Few industries are as dependent on intangible assets as Hollywood. But in recent years, Silicon Valley has disrupted the business model of film and television in much the same way as it has the music business and news media. 

Just as the algorithmic ad market fundamentally changed how people consume and produce news, digital streaming services such as Netflix have shifted the production and consumption methods of Hollywood’s offerings. With the internet, Silicon Valley offered up a new distribution channel for filmed entertainment along with more production investment in new shows to fill that endless digital pipeline. But Big Tech also secured greater control over content. 

A decade ago, for example, it wasn’t uncommon for creators to own some piece of the final product, like a series or a special. As streaming services such as Netflix and Hulu took off, they had such high valuations that they were able to offer bigger flat rate payments for, say, an episode of a new show or a streamed series. But they were far less inclined to offer back-end ownership of the final product.

That was fine when money was cheap. But as overproduction and higher interest rates have lowered the valuations of big streaming platforms, entertainment bosses are less willing to make the big one-off deals for new content. Meanwhile, many actors and writers have no stake in future revenues. The result is that both sides feel squeezed.

[Data records]
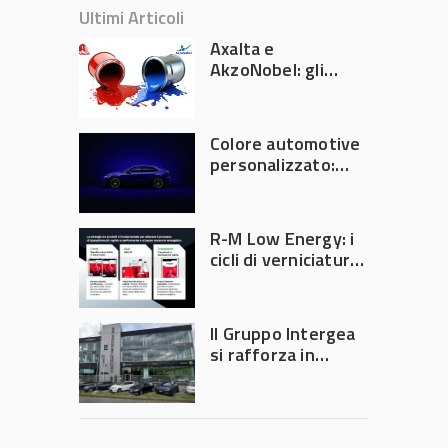
Ultimi Articoli
Axalta e
AkzoNobel: gli
azionisti approvano
la fusione
Colore automotive
personalizzato:
quando la
verniciatura
diventa ingegneria
R-M Low Energy: i
di precisione
cicli di verniciatura
che riducono
consumi energetici,
tempi e costi in
Il Gruppo Intergea
carrozzeria
si rafforza in
Lombardia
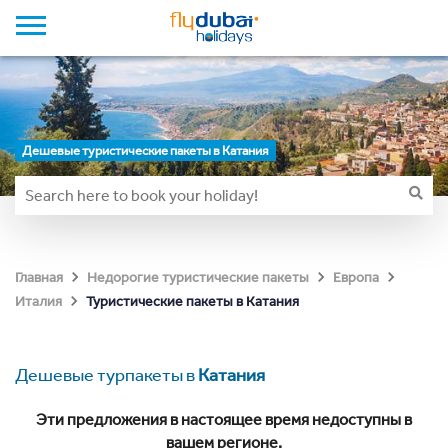
Дешевые туристические пакеты в Катания
Главная
Недорогие туристические пакеты
Европа
Туристические пакеты в Катания
Италия
Дешевые турпакеты в
Катания
Эти предложения в настоящее время недоступны в
вашем регионе.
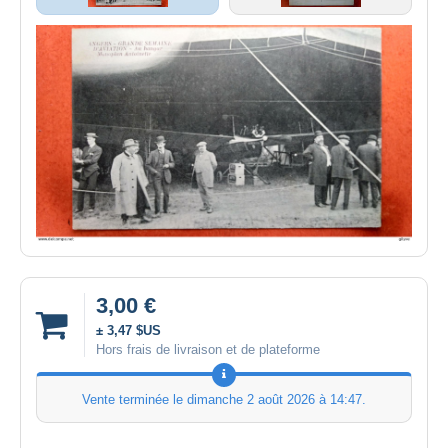
3,00 €
± 3,47 $US
Hors frais de livraison et de plateforme
Vente terminée le
dimanche 2 août 2026 à 14:47
.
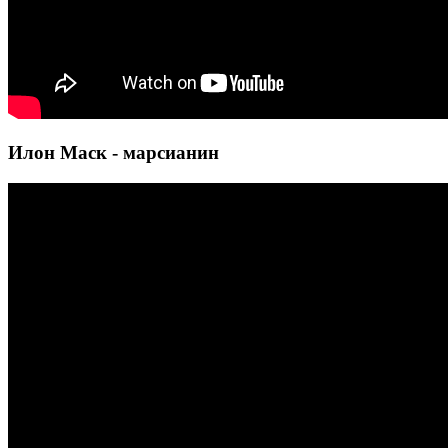
Илон Маск - марсианин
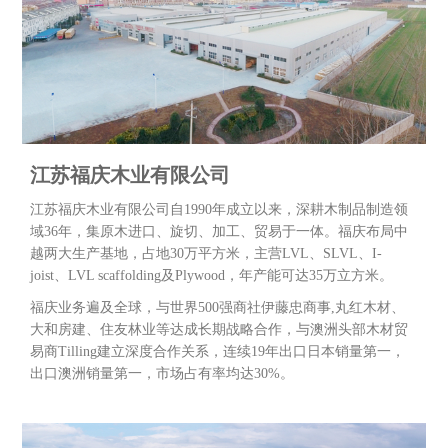
江苏福庆木业有限公司
江苏福庆木业有限公司自1990年成立以来，深耕木制品制造领
域36年，集原木进口、旋切、加工、贸易于一体。福庆布局中
越两大生产基地，占地30万平方米，主营LVL、SLVL、I-
joist、LVL scaffolding及Plywood，年产能可达35万立方米。
福庆业务遍及全球，与世界500强商社伊藤忠商事,丸红木材、
大和房建、住友林业等达成长期战略合作，与澳洲头部木材贸
易商Tilling建立深度合作关系，连续19年出口日本销量第一，
出口澳洲销量第一，市场占有率均达30%。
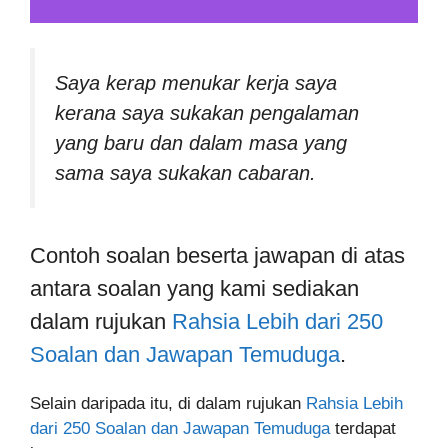
Saya kerap menukar kerja saya
kerana saya sukakan pengalaman
yang baru dan dalam masa yang
sama saya sukakan cabaran.
Contoh soalan beserta jawapan di atas
antara soalan yang kami sediakan
dalam rujukan
Rahsia Lebih dari 250
Soalan dan Jawapan Temuduga
.
Selain daripada itu, di dalam rujukan
Rahsia Lebih
dari 250 Soalan dan Jawapan Temuduga
terdapat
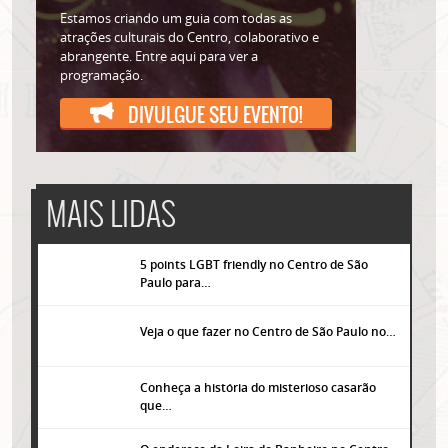
Estamos criando um guia com todas as
atrações culturais do Centro, colaborativo e
abrangente. Entre aqui para ver a
programação.
DIVULGUE SEU EVENTO!
MAIS LIDAS
5 points LGBT friendly no Centro de São
Paulo para…
Veja o que fazer no Centro de São Paulo no…
Conheça a história do misterioso casarão
que…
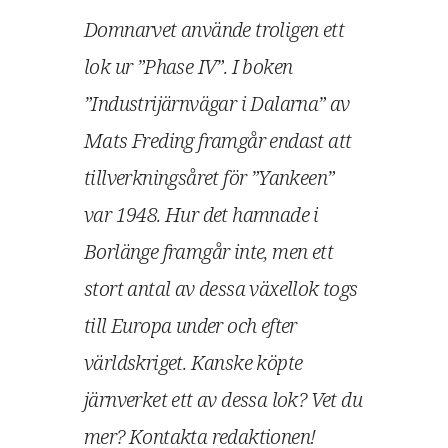
Domnarvet använde troligen ett
lok ur ”Phase IV”. I boken
”Industrijärnvägar i Dalarna” av
Mats Freding framgår endast att
tillverkningsåret för ”Yankeen”
var 1948. Hur det hamnade i
Borlänge framgår inte, men ett
stort antal av dessa växellok togs
till Europa under och efter
världskriget. Kanske köpte
järnverket ett av dessa lok? Vet du
mer? Kontakta redaktionen!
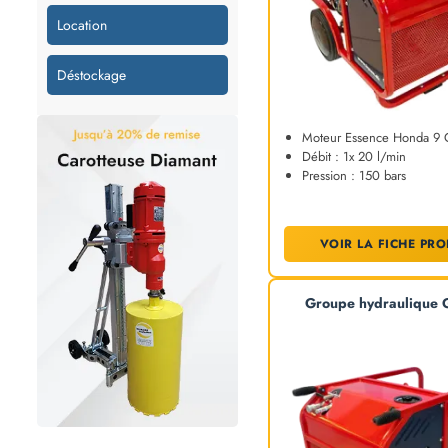
Location
Déstockage
Moteur Essence Honda 9
Débit : 1x 20 l/min
Pression : 150 bars
VOIR LA FICHE PRO
Groupe hydraulique 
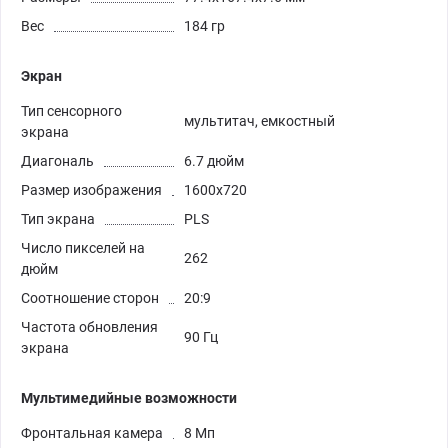
Вес
184 гр
Экран
Тип сенсорного
мультитач, емкостный
экрана
Диагональ
6.7 дюйм
Размер изображения
1600x720
Тип экрана
PLS
Число пикселей на
262
дюйм
Соотношение сторон
20:9
Частота обновления
90 Гц
экрана
Мультимедийные возможности
Фронтальная камера
8 Мп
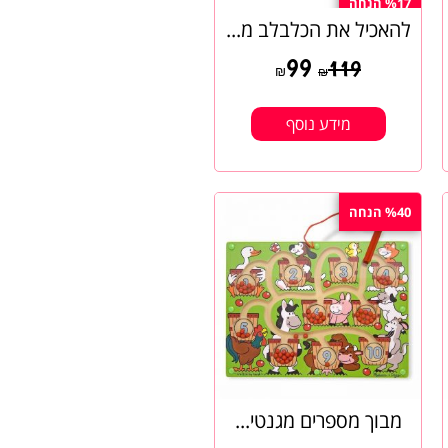
%17 הנחה
להאכיל את הכלבלב מ...
99
119
₪
₪
מידע נוסף
%40 הנחה
מבוך מספרים מגנטי...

== Problems to solve ==
• 1. In the passage on Hollywood and streaming, what has lowered the valuations of big streaming platforms?
• 2. Edit the Hollywood and streaming passage from "Few industries are" up to and including "and news media.", replacing "intangible assets" with "intellectual property".

== Outputs in order ==
• 1. Overproduction and higher interest rates.

• 2.
Few industries are as dependent on intellectual property as Hollywood. But in recent years, Silicon Valley has disrupted the business model of film and television in much the same way as it has the music business and news media.